From step K 14 to step K 15 there appears a decision block to query said index at to whether the list is exhausted. If the answer is NO , then the sequence returns back to step K 9 . If the answer at step K 15 is YES (list exhausted), then the procedure goes to step K 16 to set the scan flag to TRUE .

Now, referring to FIG. 4 I 2 , which continues from the step K c from FIG. 4 I 1 .

At FIG. 4 I 2 , the first step is designated K c1 which involves converting the scanner index to the structure number. This then proceeds to step K c2 which involves a decision block as to whether the structure is sectioned or not. If this is a YES , then at step K c3 the procedure will take the initialized section number and set it to zero, after which at step K c4 there will be a return of the structure number and the section number during which the sequence proceeds to step E 6 of FIG. 4 D.

Returning to step K c2 of FIG. 4 I 2 , there is the query of whether this structure is sectioned or not Here, if the answer is NO , the sequence proceeds to step K c5 to advance the CP_DUMP_HEAD pointer. After step K c5 , the next step K c6 is a decision block to query whether the structure list is exhausted or not. If the answer is NO , then at step K c8 there will be a return of the structure number to step E 6 . However, if the answer is YES , then the procedure goes to step K c7 and will set the scan flag to TRUE .

In the earlier version of the Unisys DMS II system, the CP_SOC_BUFF array was a shared buffer used to handle storage control rights by a procedure designated STORAGEOPENCLOSE during the CONTROLPOINTS. In the earlier implementation, this was declared at the D 2 level. The designation D 2 , D 3 . . . D 8 level involves a lexical level, or lax level, which involves a number that indicates the relative level of an addressing space within the stack of an executing program. Here, (i) The lexical levels range from 0 through either 15 or up to 31 depending on the type of computer family. A lower lexical level indicates a more global addressing space. (ii) It is also a measure of the number of other blocks that a given block is nested within. The outer block of a program has a lex level of 2 or 3, depending on whether the program has a procedure heading. Each block has a lex level which is one higher than the block it is nested within.

The present system rather now declares an array in what is called the COMMONDBS in order that a private CP_SOC_BUFF exists for each individual structure or section (no need for buffer sharing). This allows concurrent Input/Output (I/O) activity for multiple structures and sections, during the time of performing storage control updates during a CONTROLPOINT. In the earlier operational system of the Unisys DMSII, the CONTROLPOINTDUMP procedure consisted of three modules, each of which was controlled by bits located in the parameter passed in when it was called (the OP word). This procedure was called twice when executing a CONTROLPOINT . The first call here resulted in executing modules one and two, while the second call executed modules two and three. Modules two and three then call ALL_DUMPBUFFERS, a total of three times: once to initiate the I/O's, once to wait for the I/O completions, and once to clean-up any remaining storage control information.

» **Dataset extract**

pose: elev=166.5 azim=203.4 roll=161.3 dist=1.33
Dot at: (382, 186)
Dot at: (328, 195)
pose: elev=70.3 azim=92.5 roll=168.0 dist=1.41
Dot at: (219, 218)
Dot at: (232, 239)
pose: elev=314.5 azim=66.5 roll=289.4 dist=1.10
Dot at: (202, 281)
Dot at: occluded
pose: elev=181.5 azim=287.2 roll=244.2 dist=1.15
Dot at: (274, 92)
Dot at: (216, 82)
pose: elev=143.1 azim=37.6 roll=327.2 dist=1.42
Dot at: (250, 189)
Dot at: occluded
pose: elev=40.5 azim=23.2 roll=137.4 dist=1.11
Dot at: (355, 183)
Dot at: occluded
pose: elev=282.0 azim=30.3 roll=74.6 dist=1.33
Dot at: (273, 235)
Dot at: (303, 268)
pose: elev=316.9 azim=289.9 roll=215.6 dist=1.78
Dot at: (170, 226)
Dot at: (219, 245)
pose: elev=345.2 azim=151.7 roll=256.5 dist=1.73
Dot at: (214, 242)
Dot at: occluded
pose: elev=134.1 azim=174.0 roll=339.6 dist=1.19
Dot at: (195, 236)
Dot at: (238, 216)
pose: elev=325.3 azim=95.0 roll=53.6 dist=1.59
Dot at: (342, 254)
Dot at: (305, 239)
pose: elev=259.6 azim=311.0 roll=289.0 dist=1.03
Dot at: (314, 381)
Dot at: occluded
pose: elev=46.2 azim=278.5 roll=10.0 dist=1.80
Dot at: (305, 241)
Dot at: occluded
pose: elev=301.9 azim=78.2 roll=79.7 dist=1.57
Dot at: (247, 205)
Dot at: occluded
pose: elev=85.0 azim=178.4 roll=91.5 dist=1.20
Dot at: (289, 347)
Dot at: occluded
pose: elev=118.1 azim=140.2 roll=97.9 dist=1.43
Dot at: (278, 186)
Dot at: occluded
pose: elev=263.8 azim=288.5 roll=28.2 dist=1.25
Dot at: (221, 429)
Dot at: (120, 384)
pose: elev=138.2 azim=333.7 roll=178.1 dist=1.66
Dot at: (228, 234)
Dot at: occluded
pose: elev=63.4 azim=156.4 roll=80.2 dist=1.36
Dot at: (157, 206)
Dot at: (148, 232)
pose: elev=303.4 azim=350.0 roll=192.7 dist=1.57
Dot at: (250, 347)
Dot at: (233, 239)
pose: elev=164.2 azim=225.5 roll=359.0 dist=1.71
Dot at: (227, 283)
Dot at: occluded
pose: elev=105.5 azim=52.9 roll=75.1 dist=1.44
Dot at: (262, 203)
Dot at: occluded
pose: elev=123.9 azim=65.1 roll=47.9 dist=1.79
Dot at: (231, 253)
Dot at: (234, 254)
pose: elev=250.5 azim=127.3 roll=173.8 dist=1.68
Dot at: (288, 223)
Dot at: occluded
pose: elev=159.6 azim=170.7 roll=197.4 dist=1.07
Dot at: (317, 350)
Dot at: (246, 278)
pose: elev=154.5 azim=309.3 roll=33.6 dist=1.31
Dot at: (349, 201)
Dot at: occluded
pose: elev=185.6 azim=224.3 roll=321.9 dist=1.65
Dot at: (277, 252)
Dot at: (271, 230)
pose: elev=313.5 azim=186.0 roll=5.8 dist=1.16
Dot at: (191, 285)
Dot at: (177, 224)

» **Work instructions**
Answer these from the source text:
(a) At step K c2, what does the procedure check?
(b) What range of numbers can lexical levels take?
(c) How many times is the CONTROLPOINTDUMP procedure called when executing a CONTROLPOINT?
You won't need the lines above for this.

» **Full answer**
(a) Whether the structure is sectioned or not.
(b) From 0 through either 15 or 31, depending on the type of computer family.
(c) Twice.